A Portal Service is a service that acts as an access point or intermediary for another Service 
where, for some reason the actual Service being invoked may not be directly or easily addressable 
by the Client. 
Examples of where a Portal Service would be used are: 
Data may be stored in a number of different data repositories and, for any particular 
Retrieval Operation, the actual location of the requested data is unknown therefore all 
possible repositories may need to be searched to find the data. Rather than each Client 
having to manage the complexity of orchestrating multiple Request / Response interactions 
a single Portal Service acts as an intermediary so that the complexity is hidden from the 
Client. 

Or: 
The Service to be invoked has a non-standard interface i.e. one that does not conform to 
the published messaging standard for the environment. Rather than re-implement the 
Service and duplicate functionality an intermediate Service is provided to provide a 
standard interface  

Or: 
The actual data source is restricted or sensitive so only a highly controlled view of it is to be 
revealed to the Client. In this case the intermediate Portal Service is the gateway to the 
existing services that imposes the necessary restrictions and the existing services can be 
reused without re-engineering them and impacting any other Clients.

____

WRITTEN TASK 1:
Copy out the records word for word, from their first line through the line that contains "text_box class BlinkA", with both of those lines included.

____

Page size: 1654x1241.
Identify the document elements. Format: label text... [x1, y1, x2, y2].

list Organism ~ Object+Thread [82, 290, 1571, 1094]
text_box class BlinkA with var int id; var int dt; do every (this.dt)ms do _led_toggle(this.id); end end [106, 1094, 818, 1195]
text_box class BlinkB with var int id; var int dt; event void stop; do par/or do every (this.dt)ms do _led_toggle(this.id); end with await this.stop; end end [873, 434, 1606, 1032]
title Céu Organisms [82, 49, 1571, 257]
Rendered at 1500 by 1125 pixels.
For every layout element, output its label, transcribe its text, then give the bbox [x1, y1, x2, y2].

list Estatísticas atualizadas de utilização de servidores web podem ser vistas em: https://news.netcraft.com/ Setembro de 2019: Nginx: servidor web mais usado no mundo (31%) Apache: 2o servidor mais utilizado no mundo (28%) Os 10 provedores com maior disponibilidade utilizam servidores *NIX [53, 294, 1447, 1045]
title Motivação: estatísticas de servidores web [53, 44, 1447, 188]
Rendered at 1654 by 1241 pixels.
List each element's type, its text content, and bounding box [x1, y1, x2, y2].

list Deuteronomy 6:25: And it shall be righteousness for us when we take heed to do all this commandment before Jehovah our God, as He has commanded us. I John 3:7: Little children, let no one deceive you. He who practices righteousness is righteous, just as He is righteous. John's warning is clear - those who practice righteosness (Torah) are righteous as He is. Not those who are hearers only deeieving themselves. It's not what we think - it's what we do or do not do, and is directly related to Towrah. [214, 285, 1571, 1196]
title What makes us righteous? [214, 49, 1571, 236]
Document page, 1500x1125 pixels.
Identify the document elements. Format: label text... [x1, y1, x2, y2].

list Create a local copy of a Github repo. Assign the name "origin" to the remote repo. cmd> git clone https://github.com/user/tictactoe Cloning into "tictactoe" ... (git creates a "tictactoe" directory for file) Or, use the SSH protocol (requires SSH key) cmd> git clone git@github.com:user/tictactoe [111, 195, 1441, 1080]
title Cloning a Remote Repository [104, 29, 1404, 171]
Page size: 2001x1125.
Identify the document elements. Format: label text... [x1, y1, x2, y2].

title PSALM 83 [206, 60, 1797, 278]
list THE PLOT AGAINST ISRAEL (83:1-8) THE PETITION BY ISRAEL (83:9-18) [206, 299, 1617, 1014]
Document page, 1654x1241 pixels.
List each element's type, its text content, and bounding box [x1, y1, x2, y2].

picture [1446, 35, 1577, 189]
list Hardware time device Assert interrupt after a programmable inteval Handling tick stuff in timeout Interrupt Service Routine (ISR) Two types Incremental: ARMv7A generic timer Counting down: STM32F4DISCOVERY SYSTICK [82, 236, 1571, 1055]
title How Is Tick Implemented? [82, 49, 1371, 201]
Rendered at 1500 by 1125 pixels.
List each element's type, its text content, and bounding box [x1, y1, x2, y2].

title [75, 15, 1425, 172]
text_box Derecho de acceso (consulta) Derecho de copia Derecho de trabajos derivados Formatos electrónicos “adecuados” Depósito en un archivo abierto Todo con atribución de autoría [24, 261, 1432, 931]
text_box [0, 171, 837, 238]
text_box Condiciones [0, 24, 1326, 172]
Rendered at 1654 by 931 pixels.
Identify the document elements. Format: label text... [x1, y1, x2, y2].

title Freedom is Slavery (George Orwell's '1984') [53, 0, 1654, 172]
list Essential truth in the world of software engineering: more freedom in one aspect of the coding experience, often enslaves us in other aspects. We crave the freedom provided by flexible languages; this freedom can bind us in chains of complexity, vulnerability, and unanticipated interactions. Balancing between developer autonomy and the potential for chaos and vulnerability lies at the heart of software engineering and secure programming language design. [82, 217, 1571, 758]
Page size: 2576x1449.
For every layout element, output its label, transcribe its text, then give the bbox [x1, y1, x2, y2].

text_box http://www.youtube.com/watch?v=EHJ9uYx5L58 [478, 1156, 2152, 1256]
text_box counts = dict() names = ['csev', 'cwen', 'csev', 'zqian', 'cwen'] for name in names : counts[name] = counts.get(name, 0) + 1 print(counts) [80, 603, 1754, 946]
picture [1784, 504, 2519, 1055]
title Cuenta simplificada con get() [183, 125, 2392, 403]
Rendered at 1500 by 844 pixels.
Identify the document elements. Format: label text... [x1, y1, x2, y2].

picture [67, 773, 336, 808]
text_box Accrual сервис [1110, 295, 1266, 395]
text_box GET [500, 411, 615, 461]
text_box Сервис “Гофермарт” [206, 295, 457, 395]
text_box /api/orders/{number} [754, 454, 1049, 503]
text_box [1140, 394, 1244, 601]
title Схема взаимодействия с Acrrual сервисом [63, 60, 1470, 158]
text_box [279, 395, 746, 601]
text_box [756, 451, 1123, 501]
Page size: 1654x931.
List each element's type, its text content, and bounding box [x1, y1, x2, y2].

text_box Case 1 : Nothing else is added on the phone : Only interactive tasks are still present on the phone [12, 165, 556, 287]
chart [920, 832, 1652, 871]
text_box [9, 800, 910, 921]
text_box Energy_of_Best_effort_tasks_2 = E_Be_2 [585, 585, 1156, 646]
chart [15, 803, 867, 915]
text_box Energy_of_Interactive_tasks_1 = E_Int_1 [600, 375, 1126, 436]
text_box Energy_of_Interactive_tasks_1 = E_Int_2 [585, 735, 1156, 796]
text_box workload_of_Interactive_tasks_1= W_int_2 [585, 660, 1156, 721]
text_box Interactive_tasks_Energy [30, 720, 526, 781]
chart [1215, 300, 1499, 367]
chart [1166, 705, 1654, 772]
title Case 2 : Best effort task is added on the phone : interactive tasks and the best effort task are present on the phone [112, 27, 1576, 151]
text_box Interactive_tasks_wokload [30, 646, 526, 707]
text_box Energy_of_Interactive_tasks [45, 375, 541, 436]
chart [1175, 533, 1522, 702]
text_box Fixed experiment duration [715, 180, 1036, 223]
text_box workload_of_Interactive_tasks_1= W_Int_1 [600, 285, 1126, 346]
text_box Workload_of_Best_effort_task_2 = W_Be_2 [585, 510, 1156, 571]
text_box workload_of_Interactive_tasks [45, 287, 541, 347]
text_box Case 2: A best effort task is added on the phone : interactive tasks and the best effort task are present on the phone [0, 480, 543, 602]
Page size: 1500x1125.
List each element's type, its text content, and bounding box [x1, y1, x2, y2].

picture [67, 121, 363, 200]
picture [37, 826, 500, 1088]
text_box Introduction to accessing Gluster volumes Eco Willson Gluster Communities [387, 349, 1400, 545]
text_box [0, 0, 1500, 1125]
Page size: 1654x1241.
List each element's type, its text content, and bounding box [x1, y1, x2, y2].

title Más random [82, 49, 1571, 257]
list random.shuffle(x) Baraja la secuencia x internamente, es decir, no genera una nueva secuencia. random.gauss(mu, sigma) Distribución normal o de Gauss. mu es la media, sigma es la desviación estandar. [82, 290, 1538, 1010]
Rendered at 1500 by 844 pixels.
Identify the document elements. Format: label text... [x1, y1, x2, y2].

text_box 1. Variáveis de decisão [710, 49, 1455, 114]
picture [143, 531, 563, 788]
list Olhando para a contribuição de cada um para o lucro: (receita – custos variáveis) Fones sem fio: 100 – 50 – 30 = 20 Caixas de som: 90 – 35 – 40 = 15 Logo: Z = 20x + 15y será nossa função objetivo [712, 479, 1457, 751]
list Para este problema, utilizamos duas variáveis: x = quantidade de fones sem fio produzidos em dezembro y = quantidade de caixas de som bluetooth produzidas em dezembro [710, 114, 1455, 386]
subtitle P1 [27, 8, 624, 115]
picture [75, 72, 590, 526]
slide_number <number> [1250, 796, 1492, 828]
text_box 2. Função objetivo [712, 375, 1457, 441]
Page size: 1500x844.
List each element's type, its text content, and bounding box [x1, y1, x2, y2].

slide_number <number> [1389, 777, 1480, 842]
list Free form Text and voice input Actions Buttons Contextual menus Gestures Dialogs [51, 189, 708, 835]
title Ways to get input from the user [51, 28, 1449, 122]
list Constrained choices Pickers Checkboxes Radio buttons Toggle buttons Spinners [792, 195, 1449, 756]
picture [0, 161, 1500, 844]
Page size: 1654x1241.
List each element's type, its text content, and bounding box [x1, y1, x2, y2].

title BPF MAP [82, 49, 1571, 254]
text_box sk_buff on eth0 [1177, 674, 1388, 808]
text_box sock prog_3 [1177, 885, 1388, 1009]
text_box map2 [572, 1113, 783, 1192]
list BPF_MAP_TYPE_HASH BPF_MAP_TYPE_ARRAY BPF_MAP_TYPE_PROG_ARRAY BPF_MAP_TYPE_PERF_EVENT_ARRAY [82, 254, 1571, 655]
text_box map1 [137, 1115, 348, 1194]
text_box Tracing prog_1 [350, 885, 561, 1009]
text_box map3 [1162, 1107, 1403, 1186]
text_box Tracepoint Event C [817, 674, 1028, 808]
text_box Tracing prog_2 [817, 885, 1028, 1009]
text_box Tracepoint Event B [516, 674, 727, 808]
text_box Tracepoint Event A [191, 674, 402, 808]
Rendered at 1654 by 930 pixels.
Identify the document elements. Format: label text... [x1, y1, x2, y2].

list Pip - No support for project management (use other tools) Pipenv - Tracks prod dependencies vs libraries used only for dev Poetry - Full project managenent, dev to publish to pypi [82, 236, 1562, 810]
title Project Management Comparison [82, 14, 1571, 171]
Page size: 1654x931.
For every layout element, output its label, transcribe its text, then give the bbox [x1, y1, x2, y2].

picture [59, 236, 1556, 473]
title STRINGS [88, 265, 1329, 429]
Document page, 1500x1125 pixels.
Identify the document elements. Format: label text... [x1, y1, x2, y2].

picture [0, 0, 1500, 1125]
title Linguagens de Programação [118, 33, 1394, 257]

____

WRITTEN TASK 2:
In the portal services passage, why is a single Portal Service used when requested data could be in any of several repositories?

OUTPUT 1:
Page size: 1654x1241.
Identify the document elements. Format: label text... [x1, y1, x2, y2].

list Organism ~ Object+Thread [82, 290, 1571, 1094]
text_box class BlinkA with var int id; var int dt; do every (this.dt)ms do _led_toggle(this.id); end end [106, 1094, 818, 1195]

OUTPUT 2:
The actual location of the requested data is unknown, so all possible repositories may need to be searched. A single Portal Service acts as an intermediary so that each Client does not have to manage the complexity of orchestrating multiple Request / Response interactions, and that complexity is hidden from the Client.